Gut, dann bleibt aber immer noch eine ganze Kette von Edelsteinen: Vom Nordosten zieht sich zum Südwesten an der Küstenlinie ein malerischer Gebirgszug, Sierra de Alfabia genannt, mit lang auslaufenden Buchten zum Meer hin. Vergessen sind hier die Sandstrände im Süden. Die Insel im Westen ist ein Kaleidoskop kleiner und größerer Naturzauberei. Schluchten und sanfter Täler, Terrassen mit Olivenhainen und Aleppokiefern, Mandel- und Feigenbäumen, tiefes Grün, welches nach oben übergeht in ein markantes Felsenszenario. Wie unendliche Tatzelwürmer schlängeln sich Paßstraßen mühsam durch die schier ungewegsame Bergwelt, hier verliert sich jeglicher Gedanke an Sonnenbad und Liegestuhl. Hier braucht man Herz und Lunge, eine Wasserflasche und Schmalz in den Waden, hier auf dem Teix, dem L'Ofre oder dem Puig Masanella, auf den Gipfeln über den malerischen Städten und Ortschaften der Westküste; das legendäre Valdemossa, die schmucke Stadt Soller mit dem unvergleichlich schönen Hafen, der aus großer Höhe von ganzen Völkerscharen bestaunt wird, die hier mit dem Bus herauffahren zu den ausgebauten Aussichtspunkten. Denn abseits der Straßen zu wandern, das ist auf den ersten Blick nicht so selbstverständlich auf Mallorca. Sehr viele Wege, die nach oben führen, liegen auf Privatgrund.

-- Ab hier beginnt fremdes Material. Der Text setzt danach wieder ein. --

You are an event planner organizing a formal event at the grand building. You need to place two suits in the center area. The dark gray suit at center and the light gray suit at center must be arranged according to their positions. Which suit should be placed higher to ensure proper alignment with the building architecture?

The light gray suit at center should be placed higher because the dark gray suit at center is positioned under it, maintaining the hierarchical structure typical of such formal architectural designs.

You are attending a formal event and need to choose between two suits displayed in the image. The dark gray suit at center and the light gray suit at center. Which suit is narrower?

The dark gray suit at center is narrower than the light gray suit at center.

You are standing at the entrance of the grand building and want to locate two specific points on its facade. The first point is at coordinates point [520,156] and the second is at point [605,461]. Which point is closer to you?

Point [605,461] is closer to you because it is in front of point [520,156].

Viele Bauern dulden die Bergwanderer, doch in den vergangenen Jahren kam mit dem wachsenden Strom der Wanderfalken auch manche diebische Elster. Und nicht nur das Obst von den Bäumen schien für einige Allgemeingut zu sein, auch Unachtsamkeit führte zu Verärgerung, Gatter wurden von den Wanderern nicht wieder geschlossen, Vieh konnte entkommen und mußte mühsam wieder eingefangen werden. Mit den Massen der Naturliebhaber stiegen auch die Klagen, und darob sank die Freude über die naturliebenden Besucher.

So kommt's, daß mancher Landbesitzer nur zögernd und nur an gut bekannte Wanderveranstalter den Schlüssel zum Berg freigibt, damit das Wandern Müller Lieschens Lust werde.

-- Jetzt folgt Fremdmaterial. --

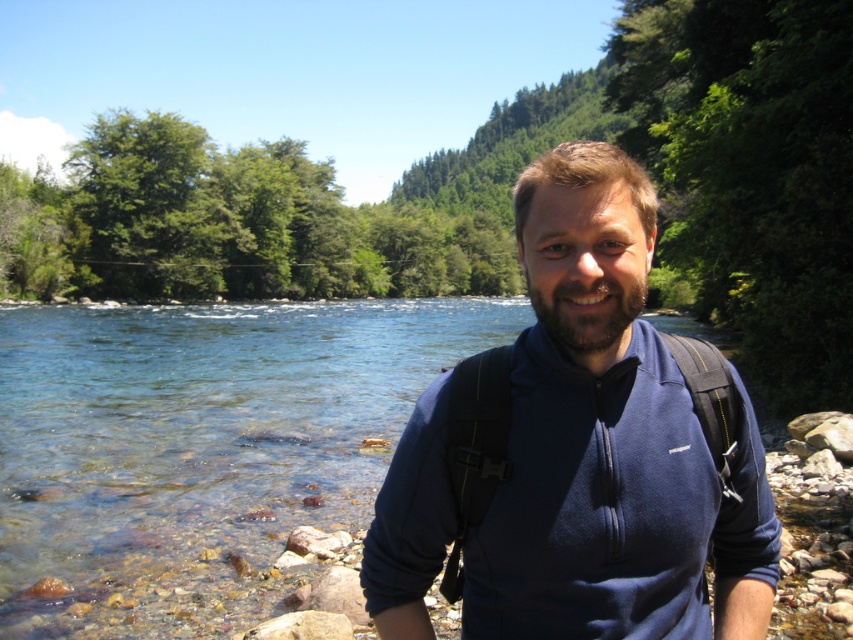
Is clear water at river right thinner than blue fleece jacket at center?

No.

In the scene shown: Does clear water at river right appear on the right side of blue fleece jacket at center?

Incorrect, clear water at river right is not on the right side of blue fleece jacket at center.

Measure the distance between clear water at river right and camera.

clear water at river right and camera are 16.51 feet apart.

The image size is (853, 640). I want to click on clear water at river right, so click(x=200, y=445).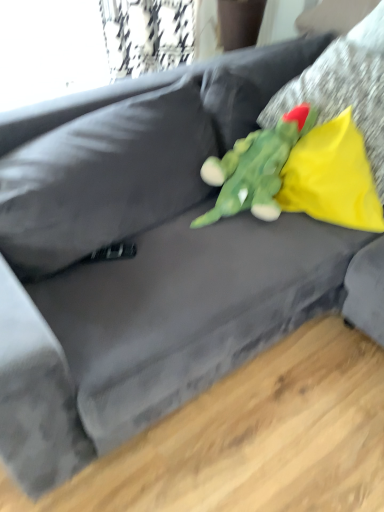
Question: Considering the relative positions of yellow fabric pillow at upper right, positioned as the 2th pillow in top-to-bottom order, and yellow fabric pillow at upper right, which ranks as the 2th pillow in bottom-to-top order, in the image provided, is yellow fabric pillow at upper right, positioned as the 2th pillow in top-to-bottom order, to the right of yellow fabric pillow at upper right, which ranks as the 2th pillow in bottom-to-top order, from the viewer's perspective?

Choices:
 (A) no
 (B) yes

Answer: (A)

Question: Is yellow fabric pillow at upper right, the 1th pillow in the bottom-to-top sequence, directly adjacent to yellow fabric pillow at upper right, which ranks as the 2th pillow in bottom-to-top order?

Choices:
 (A) no
 (B) yes

Answer: (A)

Question: Is yellow fabric pillow at upper right, positioned as the 2th pillow in top-to-bottom order, smaller than yellow fabric pillow at upper right, which ranks as the 2th pillow in bottom-to-top order?

Choices:
 (A) yes
 (B) no

Answer: (A)

Question: Is yellow fabric pillow at upper right, positioned as the 2th pillow in top-to-bottom order, outside yellow fabric pillow at upper right, which ranks as the 2th pillow in bottom-to-top order?

Choices:
 (A) no
 (B) yes

Answer: (B)

Question: From a real-world perspective, is yellow fabric pillow at upper right, the 1th pillow in the bottom-to-top sequence, over yellow fabric pillow at upper right, which ranks as the first pillow in top-to-bottom order?

Choices:
 (A) no
 (B) yes

Answer: (A)

Question: Would you say yellow fabric pillow at upper right, which ranks as the first pillow in top-to-bottom order, is inside or outside green plush toy at center?

Choices:
 (A) inside
 (B) outside

Answer: (B)

Question: From the image's perspective, is yellow fabric pillow at upper right, which ranks as the first pillow in top-to-bottom order, located above or below green plush toy at center?

Choices:
 (A) above
 (B) below

Answer: (A)

Question: In terms of height, does yellow fabric pillow at upper right, which ranks as the 2th pillow in bottom-to-top order, look taller or shorter compared to green plush toy at center?

Choices:
 (A) short
 (B) tall

Answer: (B)

Question: Is yellow fabric pillow at upper right, which ranks as the first pillow in top-to-bottom order, in front of or behind green plush toy at center in the image?

Choices:
 (A) behind
 (B) front

Answer: (A)

Question: From a real-world perspective, relative to yellow fabric pillow at upper right, which ranks as the 2th pillow in bottom-to-top order, is yellow fabric pillow at upper right, positioned as the 2th pillow in top-to-bottom order, vertically above or below?

Choices:
 (A) above
 (B) below

Answer: (B)

Question: Does point (370, 211) appear closer or farther from the camera than point (292, 99)?

Choices:
 (A) farther
 (B) closer

Answer: (B)

Question: From the image's perspective, is yellow fabric pillow at upper right, the 1th pillow in the bottom-to-top sequence, positioned above or below yellow fabric pillow at upper right, which ranks as the first pillow in top-to-bottom order?

Choices:
 (A) above
 (B) below

Answer: (B)

Question: Based on their sizes in the image, would you say yellow fabric pillow at upper right, the 1th pillow in the bottom-to-top sequence, is bigger or smaller than yellow fabric pillow at upper right, which ranks as the first pillow in top-to-bottom order?

Choices:
 (A) big
 (B) small

Answer: (B)

Question: Is yellow fabric pillow at upper right, the 1th pillow in the bottom-to-top sequence, inside or outside of green plush toy at center?

Choices:
 (A) outside
 (B) inside

Answer: (A)

Question: From a real-world perspective, is yellow fabric pillow at upper right, positioned as the 2th pillow in top-to-bottom order, positioned above or below green plush toy at center?

Choices:
 (A) below
 (B) above

Answer: (A)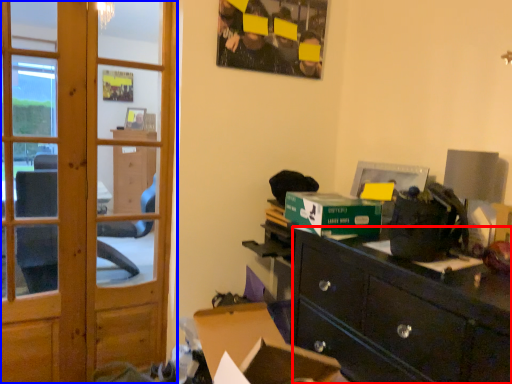
Question: Among these objects, which one is nearest to the camera, desk (highlighted by a red box) or door (highlighted by a blue box)?

Choices:
 (A) desk
 (B) door

Answer: (A)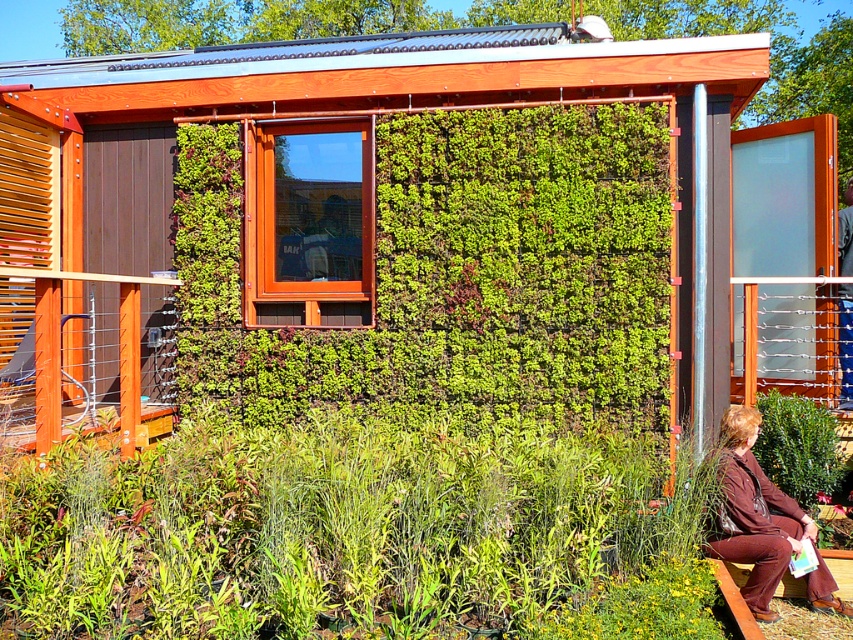
Between green leafy hedge at center and brown fabric at lower right, which one has less height?

With less height is brown fabric at lower right.

Can you confirm if green leafy hedge at center is taller than brown fabric at lower right?

Indeed, green leafy hedge at center has a greater height compared to brown fabric at lower right.

Measure the distance between green leafy hedge at center and camera.

green leafy hedge at center is 20.08 feet away from camera.

Locate an element on the screen. green leafy hedge at center is located at coordinates (456, 273).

Eine dieser Routen, die man nur über ein Grundstück erreicht, welches zu einem Landgut oder eine Finca gehört, ist die Tour auf den L'Ofre, einen stattlichen Tausender. Ein Autobus schnauft kurzatmig in dreiviertel Stunden die Serpentinen der C 710 vom Hafen Puerto de Soller hinauf zur Haltestelle am Stausee Cuber. Nach einigen Tunnels baut sich vor uns der Puig Major auf, dessen Gipfel gesprengt wurde, damit auf seiner Spitze eine Radarstation errichtet werden konnte.

Uniformierte grüßen matt zurück, als ihnen einige aus dem Bus zuwinken: Es ist sicher schöner, auf Berge zu steigen, als diese bewachen zu müssen. Und vor wem? Am Stausee heißt es aussteigen und den Buckel mit dem Rucksack satteln. Doch schon ist da die Realität: ein verschlossenes Tor.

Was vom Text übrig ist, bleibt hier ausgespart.